> _Working data_:
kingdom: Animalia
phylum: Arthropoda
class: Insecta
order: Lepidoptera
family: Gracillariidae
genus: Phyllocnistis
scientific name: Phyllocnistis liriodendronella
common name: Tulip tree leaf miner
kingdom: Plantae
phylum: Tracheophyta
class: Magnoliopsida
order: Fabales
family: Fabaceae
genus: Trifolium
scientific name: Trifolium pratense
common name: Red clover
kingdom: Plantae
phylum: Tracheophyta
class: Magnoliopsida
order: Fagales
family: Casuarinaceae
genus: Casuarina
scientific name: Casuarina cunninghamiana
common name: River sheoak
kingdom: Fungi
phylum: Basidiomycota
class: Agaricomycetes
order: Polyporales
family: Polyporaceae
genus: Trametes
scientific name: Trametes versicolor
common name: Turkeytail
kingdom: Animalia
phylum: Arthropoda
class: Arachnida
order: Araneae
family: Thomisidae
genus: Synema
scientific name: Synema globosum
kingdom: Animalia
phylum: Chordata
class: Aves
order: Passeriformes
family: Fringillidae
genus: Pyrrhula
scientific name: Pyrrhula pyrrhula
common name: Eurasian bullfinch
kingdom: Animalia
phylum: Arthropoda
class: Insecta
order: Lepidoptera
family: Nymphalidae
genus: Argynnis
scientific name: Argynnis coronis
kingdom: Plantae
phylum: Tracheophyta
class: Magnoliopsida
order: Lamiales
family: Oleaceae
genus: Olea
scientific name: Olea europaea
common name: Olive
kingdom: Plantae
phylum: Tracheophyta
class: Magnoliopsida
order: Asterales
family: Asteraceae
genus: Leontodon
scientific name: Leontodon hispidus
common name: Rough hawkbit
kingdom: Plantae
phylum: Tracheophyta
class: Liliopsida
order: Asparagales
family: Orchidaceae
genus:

> _Short task_: Output every line of the items above as one numbered list, skipping any blank lines.

> _Reply_:
1. kingdom: Animalia
2. phylum: Arthropoda
3. class: Insecta
4. order: Lepidoptera
5. family: Gracillariidae
6. genus: Phyllocnistis
7. scientific name: Phyllocnistis liriodendronella
8. common name: Tulip tree leaf miner
9. kingdom: Plantae
10. phylum: Tracheophyta
11. class: Magnoliopsida
12. order: Fabales
13. family: Fabaceae
14. genus: Trifolium
15. scientific name: Trifolium pratense
16. common name: Red clover
17. kingdom: Plantae
18. phylum: Tracheophyta
19. class: Magnoliopsida
20. order: Fagales
21. family: Casuarinaceae
22. genus: Casuarina
23. scientific name: Casuarina cunninghamiana
24. common name: River sheoak
25. kingdom: Fungi
26. phylum: Basidiomycota
27. class: Agaricomycetes
28. order: Polyporales
29. family: Polyporaceae
30. genus: Trametes
31. scientific name: Trametes versicolor
32. common name: Turkeytail
33. kingdom: Animalia
34. phylum: Arthropoda
35. class: Arachnida
36. order: Araneae
37. family: Thomisidae
38. genus: Synema
39. scientific name: Synema globosum
40. kingdom: Animalia
41. phylum: Chordata
42. class: Aves
43. order: Passeriformes
44. family: Fringillidae
45. genus: Pyrrhula
46. scientific name: Pyrrhula pyrrhula
47. common name: Eurasian bullfinch
48. kingdom: Animalia
49. phylum: Arthropoda
50. class: Insecta
51. order: Lepidoptera
52. family: Nymphalidae
53. genus: Argynnis
54. scientific name: Argynnis coronis
55. kingdom: Plantae
56. phylum: Tracheophyta
57. class: Magnoliopsida
58. order: Lamiales
59. family: Oleaceae
60. genus: Olea
61. scientific name: Olea europaea
62. common name: Olive
63. kingdom: Plantae
64. phylum: Tracheophyta
65. class: Magnoliopsida
66. order: Asterales
67. family: Asteraceae
68. genus: Leontodon
69. scientific name: Leontodon hispidus
70. common name: Rough hawkbit
71. kingdom: Plantae
72. phylum: Tracheophyta
73. class: Liliopsida
74. order: Asparagales
75. family: Orchidaceae
76. genus:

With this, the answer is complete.